If virtual machines on a shared physical server don’t cut it, Amazon Web Services (AWS) customers can now rent dedicated physical servers. The new service, which the cloud giant calls EC2 Dedicated Hosts, allows customers to allocate “an actual physical server” in a specified region to run one or more EC2 instances on top of it.
Dedicated Hosts targets enterprises that want to move existing IT infrastructure to a public cloud but face restrictions on existing software licenses, such as those for Windows Server, Windows SQL Server, Oracle Database and SUSE Linux Enterprise Server, which are often tied to a server with a certain number of sockets or physical cores.
Hence, AWS thinks the option will appeal to customers that want to bring their own license, which they’ll continue to manage, and pay the equivalent of an EC2 instance with Amazon Linux pricing.

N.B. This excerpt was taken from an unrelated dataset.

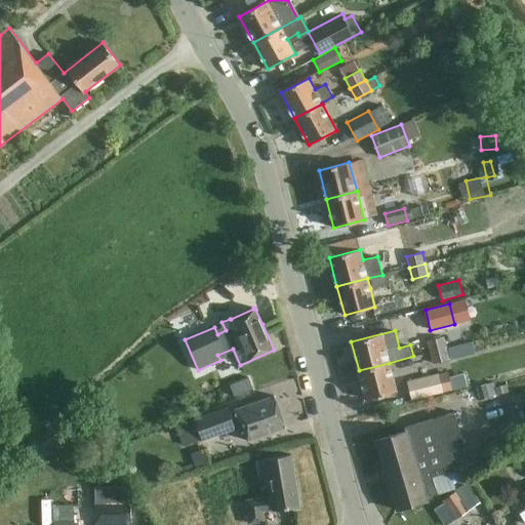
[(431,352),(447,348),(445,336),(428,340),(431,352)]
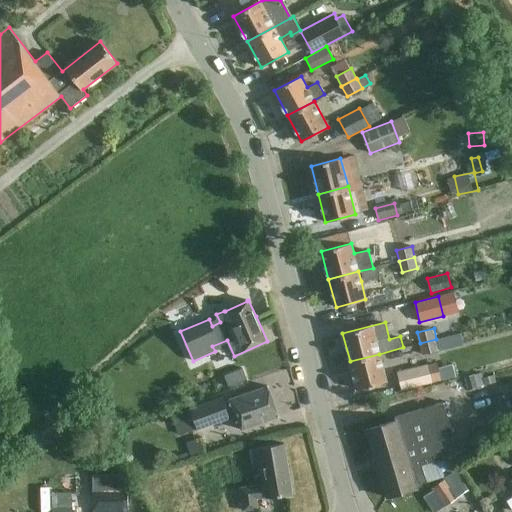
[(449,348),(447,337),(437,340),(440,351),(449,348)]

The new option could appeal to those wanting more control over their remote IT infrastructure, potentially helping them move to the public cloud while meeting compliance requirements.

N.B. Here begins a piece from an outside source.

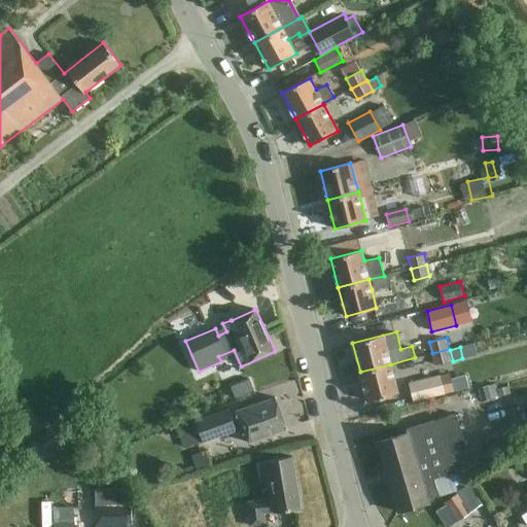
[(449,349),(432,353),(435,365),(452,360),(450,350),(449,349)]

The service has launched with on-demand pricing only. Customers can choose general-purpose m4 and m3, compute-optimised c4 and c3, GPU-optimised g2, memory-optimised r3, and storage-optimised i2 and d2 instances, which are charged at hourly rates. For the US East region these costs range from $1.848 per hour to $7.502 per hour.
Each host has room for a predefined number of instances of a particular type, noted AWS spokesman Alistair Barr.
While those rates are hefty compared with AWS’s virtual-machine offerings, reservation pricing is coming soon and can offer a discount of up to 70 percent, according to AWS.
Users need to select a region from which to serve their dedicated host. Regions currently available include US East in Northern Virginia, US West in Oregon, US West in Northern California, Europe in Ireland, Europe in Frankfurt, Asia Pacific in Tokyo, Asia Pacific in Singapore, Asia Pacific in Sydney and South America in Brazil.
AWS spokesman Barr noted there are some restrictions. For example, RHEL, SUSE Linux, and Windows Amazon Machine Images can’t be used with Dedicated Hosts. Also, instances must run in AWS’s Virtual Private Cloud, while spot instances also can’t run on a Dedicated Host.